Sweatshops. Sounds kind’a nice as I watch the snow fall outside my window here in SLC, in April. Oh, to feel the sweat trickle down the small of my back and then slowly spread along my waistband front and back until it looks like I have thoroughly wet myself. Oh to feel a hard dirt floor with my blistered and cracked feet and to be able to gnaw on my swollen, spongy tongue longing for a cool drink of water. Instead I just sit here at my fancy computer typing away with a hot mug of tea watching this freekin’ frozen crap cling to my grapevines and tulips.
Surely I jest. But seriously, in my quest to discover the truth about global sweatshop numbers and stats I have discovered that this is an idiotic quest. Much more important are the numbers and factors that make sweatshops not only flourish, but attractive.
Wikipedia defines a sweatshop as “a working environment with unhealthy conditions that are considered by many people of industrialized nations to be difficult or dangerous, usually where the workers have few opportunities to address their situation. This can include exposure to harmful materials, hazardous situations, extreme temperatures, or abuse from employers. Sweatshop workers often work long hours for little pay, regardless of any laws mandating overtime pay or a minimum wage.
Sounds great, right? So what sort of madness causes these things to thrive around the world (even in the U.S.)? Simply put, greed and poverty. Nicholas Kristof raises a good point in his op-ed for the NYTimes from last year. Sweatshops are real nice options for people who would otherwise live and work in a garbage village. Hmmm. So what you are saying, Nick, is that while sweatshops suck, poverty is a bit broader and can suck even more?
A study done by the Wold Bank shows that in 2005 20% of the world’s population lived in what is considered extreme poverty, on just $1.25 a day. Around 50% live on $2.50 or less a day. If we stretch it to $10 a day we can include 80% of the world’s population. This, ladies and gentlemen is poverty. Estimates say that around 12% of those living in the United States fall below the national poverty line.
The real bummer is that, like most of us, I enjoy the things that poverty makes for me. I have a connection with my mug. I like my computer and all the rest of the stuff cluttering my desk. Even though I like not to think about it, I know that most of it was made by people living off of jack-crap and a cracker. Heaven forfend, some of the crafters of my crap probably labor for a sweatshop.

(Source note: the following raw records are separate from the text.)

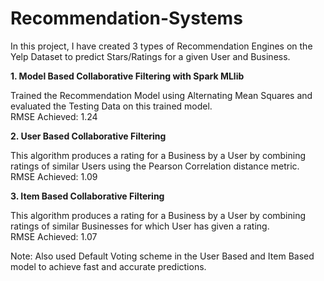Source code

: # Recommendation-Systems
In this project, I have created 3 types of Recommendation Engines on the Yelp Dataset to predict Stars/Ratings for a given User and Business.

__1. Model Based Collaborative Filtering with Spark MLlib__

Trained the Recommendation Model using Alternating Mean Squares and evaluated the Testing Data on this trained model.  
RMSE Achieved: 1.24

__2. User Based Collaborative Filtering__

This algorithm produces a rating for a Business by a User by combining ratings of similar Users using the Pearson Correlation distance metric.   
RMSE Achieved: 1.09

__3. Item Based Collaborative Filtering__

This algorithm produces a rating for a Business by a User by combining ratings of similar Businesses for which User has given a rating.  
RMSE Achieved: 1.07

Note: Also used Default Voting scheme in the User Based and Item Based model to achieve fast and accurate predictions.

So how can we combat sweatshops when so many people around the world would leap out of their garbage pile for such a swanky job? Well, first of all, we have to share. My two-year old gets it most of the time. Forget the complicated economic systems and formulas. If something is “mine,” then it ain’t “yours.”
Secondly, it is time to realize that low, low prices usually means low, low morals. When I spend $39 for a DVD player several people just got screwed in that transaction. When I spend $29 for a pair of jeans a bunch of people just got paid a fraction of a penny for their labor. Crap, I know! Sharing sometimes means we have to play fair when we use our purchasing power here in the States. And the real stick in the eye is that I have to bother to search out commercial goods that help me share when I buy them! Fair wage they call it. Sweatshop-free labor.
But it’s true. We live in such a screwed up world that it is our responsibility as consumers to ensure that we don’t get the best price on a product, but that we share our surplus wealth with those who need it. This is one case when buying can be saving. By buying socially-aware goods we can save human lives, dignity and health by freely offering up what we can afford to live without when we are buying the things we choose to live with.